***** Data records *****
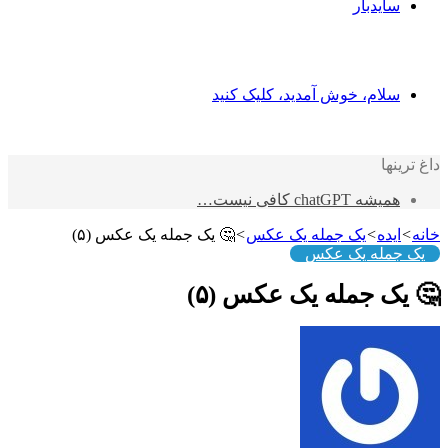
سایدبار
سلام، خوش آمدید، کلیک کنید
داغ ترینها
همیشه chatGPT کافی نیست…
خانه
>
ایده
>
یک جمله یک عکس
>
🤔 یک جمله یک عکس (۵)
یک جمله یک عکس
🤔 یک جمله یک عکس (۵)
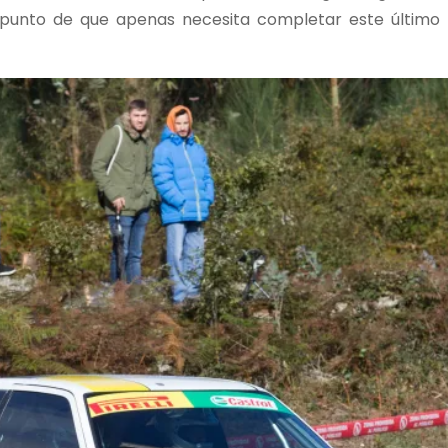
 punto de que apenas necesita completar este último r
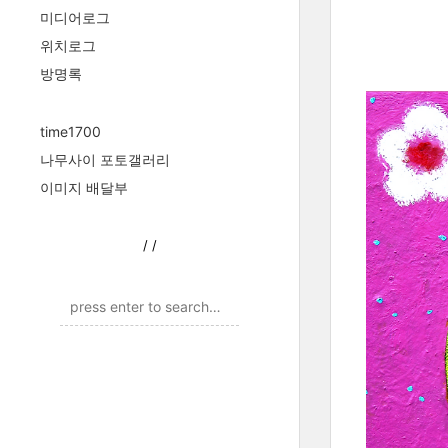
미디어로그
위치로그
방명록
time1700
나무사이 포토갤러리
이미지 배달부
/
/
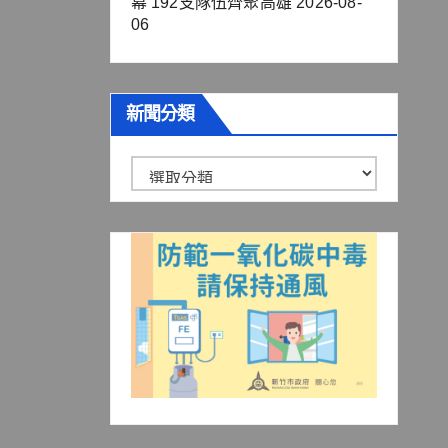
幕 192支隊伍齊聚高雄
2026-08-
06
新聞分類
新
聞
分
類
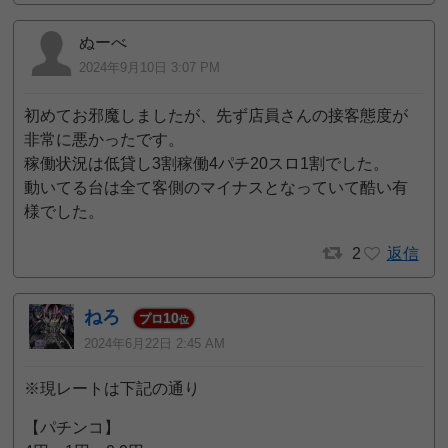
ぬーべ
2024年9月10日 3:07 PM
初めてお邪魔しましたが、先ず店員さんの接客態度が
非常に悪かったです。
稼働状況は低貸し3割稼働4パチ20スロ1割でした。
動いてる台は全て客側のマイナスとなっていて酷い有
様でした。
2
返信
ねろ
10
プロ
位
2024年6月22日 2:45 AM
※現レートは下記の通り
【パチンコ】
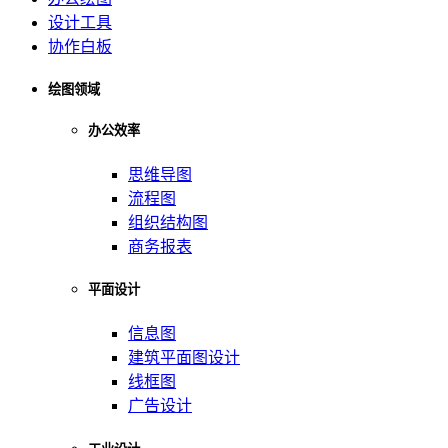
设计工具
协作白板
绘图领域
办公效率
思维导图
流程图
组织结构图
商务报表
平面设计
信息图
建筑平面图设计
线框图
广告设计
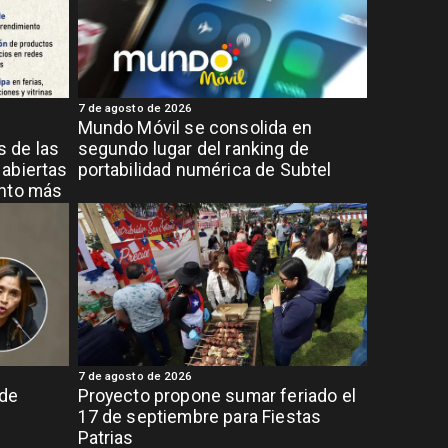
7 de agosto de 2026
Mundo Móvil se consolida en
 de las
segundo lugar del ranking de
abiertas
portabilidad numérica de Subtel
ento más
7 de agosto de 2026
 de
Proyecto propone sumar feriado el
17 de septiembre para Fiestas
Patrias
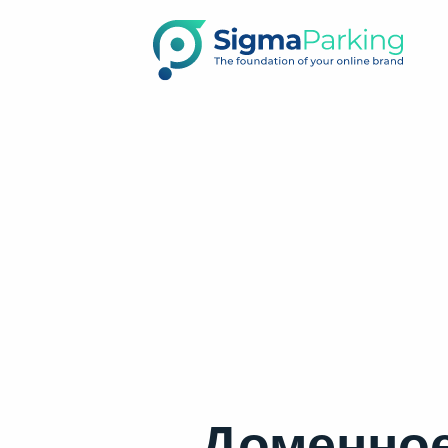
Доменное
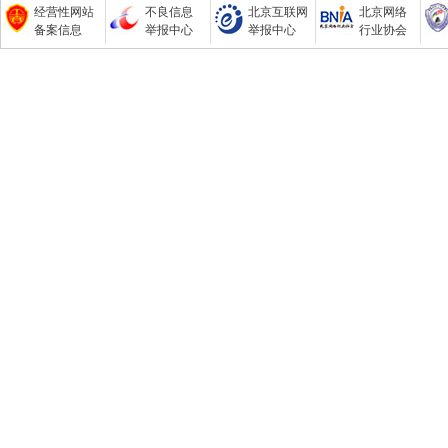
经营性网站
不良信息
北京互联网
北京网络
备案信息
举报中心
举报中心
行业协会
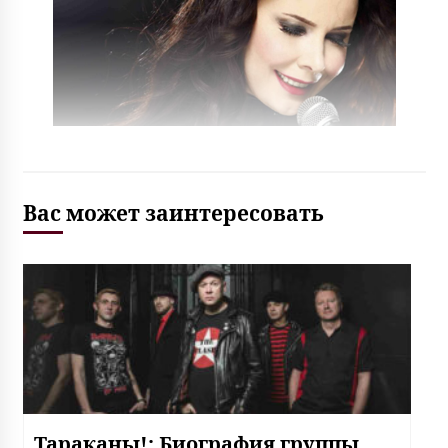
Вас может заинтересовать
Тараканы!: Биография группы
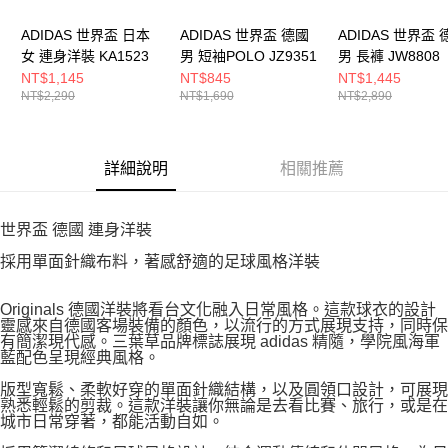
ADIDAS 世界盃 日本
ADIDAS 世界盃 德國
ADIDAS 世界盃 
女 連身洋裝 KA1523
男 短袖POLO JZ9351
男 長褲 JW8808
NT$1,145
NT$845
NT$1,445
NT$2,290
NT$1,690
NT$2,890
詳細說明
相關推薦
世界盃 德國 連身洋裝
採用單面針織布料，著感舒適的足球風格洋裝
Originals 德國洋裝將看台文化融入日常風格。這款球衣的設計
靈感來自德國客場裝備的顏色，以流行的方式展現支持，同時保
有簡潔現代感。三葉草品牌標誌展現 adidas 精隨，學院風海軍
藍配色呈現經典風格。
版型寬鬆、柔軟好穿的單面針織結構，以及圓領口設計，可展現
熟悉輕鬆的剪裁。這款洋裝讓你無論是去看比賽、旅行，或是在
城市日常穿著，都能活動自如。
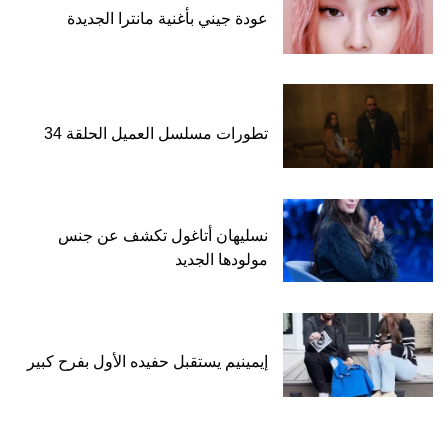
عودة جيني بأغنية مانترا الجديدة
تطورات مسلسل العميل الحلقة 34
نسليهان أتاغول تكشف عن جنس
مولودها الجديد
إيمينيم يستقبل حفيده الأول بفرح كبير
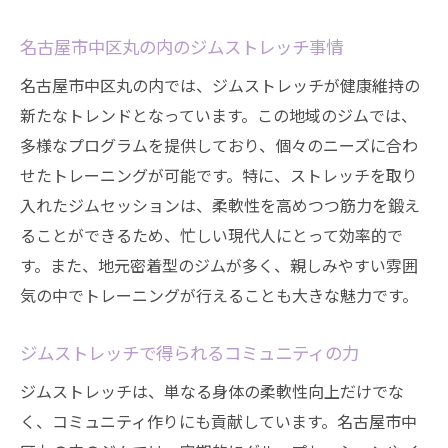
効果を最大化するためのテクニック
名古屋市中区丸の内のジムストレッチ事情
ジム仲間と共に励む方法
名古屋市中区丸の内では、ジムストレッチが健康維持の
名古屋市中区丸の内でのジムストレッチが与え
新たなトレンドとなっています。この地域のジムでは、
る人生の変化
多様なプログラムを提供しており、個々のニーズに合わ
フィジカルとメンタルの変化
せたトレーニングが可能です。特に、ストレッチを取り
ジムストレッチがもたらす自己成長
入れたジムセッションは、柔軟性を高めつつ筋力を鍛え
地域での新しい繋がりを作る
ることができるため、忙しい現代人にとって効率的で
フィットネスを超えた人生の豊かさ
す。また、地元密着型のジムが多く、親しみやすい雰囲
気の中でトレーニングが行えることも大きな魅力です。
成功体験を積むことの重要性
ストレッチを通じた人生の改善
ジムストレッチで得られるコミュニティの力
ジムストレッチは、単なる身体の柔軟性向上だけでな
く、コミュニティ作りにも貢献しています。名古屋市中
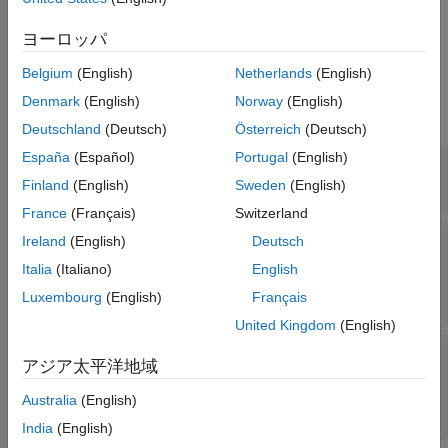
および
Simulink.data.dictionary.create
で作成されます。
Simulink.data.dictionary.open
ヨーロッパ
Belgium
(English)
Netherlands
(English)
プロパティ
Denmark
(English)
Norway
(English)
すべて展開する
Deutschland
(Deutsch)
Österreich
(Deutsch)
España
(Español)
Portugal
(English)
—
参照データ ディクショナリ
DataSources
読み取り専用:
文字ベクトルの cell 配列
Finland
(English)
Sweden
(English)
France
(Français)
Switzerland
—
モデルがベ
EnableAccessToBaseWorkspace
Ireland
(English)
Deutsch
ース ワークスペースで設計データを使用できる
Italia
(Italiano)
English
かどうかを指定
(既定値) |
Luxembourg
(English)
Français
false
true
United Kingdom
(English)
—
モデルがベース
HasAccessToBaseWorkspace
アジア太平洋地域
ワークスペースで設計データを使用できるかど
うかをクエリ
Australia
(English)
読み取り専用:
(既定値) |
0
1
India
(English)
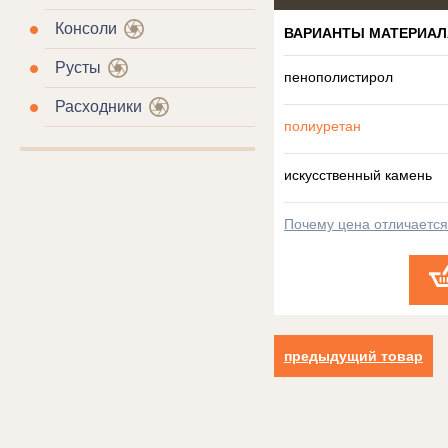
Консоли
ВАРИАНТЫ МАТЕРИАЛ
Русты
пенополистирол
Расходники
полиуретан
искусственный камень
Почему цена отличаетс
предыдущий товар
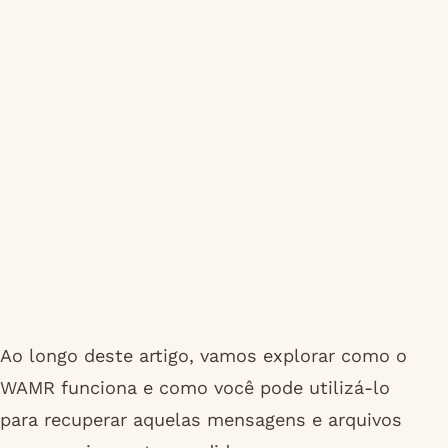
Ao longo deste artigo, vamos explorar como o
WAMR funciona e como você pode utilizá-lo
para recuperar aquelas mensagens e arquivos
*****
**Exercise directions:** Please output the records above exactly, without the pictures.

**Answer space:**
سایدبار
سلام، خوش آمدید، کلیک کنید
داغ ترینها
همیشه chatGPT کافی نیست…
خانه
>
ایده
>
یک جمله یک عکس
>
🤔 یک جمله یک عکس (۵)
یک جمله یک عکس
🤔 یک جمله یک عکس (۵)
 punto de que apenas necesita completar este último r
미디어로그
위치로그
방명록
time1700
나무사이 포토갤러리
이미지 배달부
/
/
幕 192支隊伍齊聚高雄
2026-08-
06
新聞分類
新
聞
分
類
ぬーべ
2024年9月10日 3:07 PM
初めてお邪魔しましたが、先ず店員さんの接客態度が
非常に悪かったです。
稼働状況は低貸し3割稼働4パチ20スロ1割でした。
動いてる台は全て客側のマイナスとなっていて酷い有
様でした。
2
返信
ねろ
10
プロ
位
2024年6月22日 2:45 AM
※現レートは下記の通り
【パチンコ】
设计工具
协作白板
绘图领域
办公效率
思维导图
流程图
组织结构图
商务报表
平面设计
信息图
建筑平面图设计
线框图
广告设计
7 de agosto de 2026
Mundo Móvil se consolida en
 de las
segundo lugar del ranking de
abiertas
portabilidad numérica de Subtel
ento más
7 de agosto de 2026
 de
Proyecto propone sumar feriado el
17 de septiembre para Fiestas
Patrias
Доменное
经营性网站
不良信息
北京互联网
北京网络
备案信息
举报中心
举报中心
行业协会
Вас может заинтересовать
Тараканы!: Биография группы
ADIDAS 世界盃 日本
ADIDAS 世界盃 德國
ADIDAS 世界盃 
女 連身洋裝 KA1523
男 短袖POLO JZ9351
男 長褲 JW8808
NT$1,145
NT$845
NT$1,445
NT$2,290
NT$1,690
NT$2,890
詳細說明
相關推薦
世界盃 德國 連身洋裝
採用單面針織布料，著感舒適的足球風格洋裝
Originals 德國洋裝將看台文化融入日常風格。這款球衣的設計
靈感來自德國客場裝備的顏色，以流行的方式展現支持，同時保
有簡潔現代感。三葉草品牌標誌展現 adidas 精隨，學院風海軍
藍配色呈現經典風格。
版型寬鬆、柔軟好穿的單面針織結構，以及圓領口設計，可展現
熟悉輕鬆的剪裁。這款洋裝讓你無論是去看比賽、旅行，或是在
城市日常穿著，都能活動自如。
عودة جيني بأغنية مانترا الجديدة
تطورات مسلسل العميل الحلقة 34
نسليهان أتاغول تكشف عن جنس
مولودها الجديد
إيمينيم يستقبل حفيده الأول بفرح كبير
効果を最大化するためのテクニック
名古屋市中区丸の内のジムストレッチ事情
ジム仲間と共に励む方法
名古屋市中区丸の内では、ジムストレッチが健康維持の
名古屋市中区丸の内でのジムストレッチが与え
新たなトレンドとなっています。この地域のジムでは、
る人生の変化
多様なプログラムを提供しており、個々のニーズに合わ
フィジカルとメンタルの変化
せたトレーニングが可能です。特に、ストレッチを取り
ジムストレッチがもたらす自己成長
入れたジムセッションは、柔軟性を高めつつ筋力を鍛え
地域での新しい繋がりを作る
ることができるため、忙しい現代人にとって効率的で
フィットネスを超えた人生の豊かさ
す。また、地元密着型のジムが多く、親しみやすい雰囲
気の中でトレーニングが行えることも大きな魅力です。
成功体験を積むことの重要性
ストレッチを通じた人生の改善
ジムストレッチで得られるコミュニティの力
ジムストレッチは、単なる身体の柔軟性向上だけでな
く、コミュニティ作りにも貢献しています。名古屋市中
および
Simulink.data.dictionary.create
で作成されます。
Simulink.data.dictionary.open
ヨーロッパ
Belgium
(English)
Netherlands
(English)
プロパティ
Denmark
(English)
Norway
(English)
すべて展開する
Deutschland
(Deutsch)
Österreich
(Deutsch)
España
(Español)
Portugal
(English)
—
参照データ ディクショナリ
DataSources
読み取り専用:
文字ベクトルの cell 配列
Finland
(English)
Sweden
(English)
France
(Français)
Switzerland
—
モデルがベ
EnableAccessToBaseWorkspace
Ireland
(English)
Deutsch
ース ワークスペースで設計データを使用できる
Italia
(Italiano)
English
かどうかを指定
(既定値) |
Luxembourg
(English)
Français
false
true
United Kingdom
(English)
—
モデルがベース
HasAccessToBaseWorkspace
アジア太平洋地域
ワークスペースで設計データを使用できるかど
うかをクエリ
Australia
(English)
読み取り専用:
(既定値) |
0
1
India
(English)
Консоли
ВАРИАНТЫ МАТЕРИАЛ
Русты
пенополистирол
Расходники
полиуретан
искусственный камень
Почему цена отличаетс
предыдущий товар
Ao longo deste artigo, vamos explorar como o
WAMR funciona e como você pode utilizá-lo
para recuperar aquelas mensagens e arquivos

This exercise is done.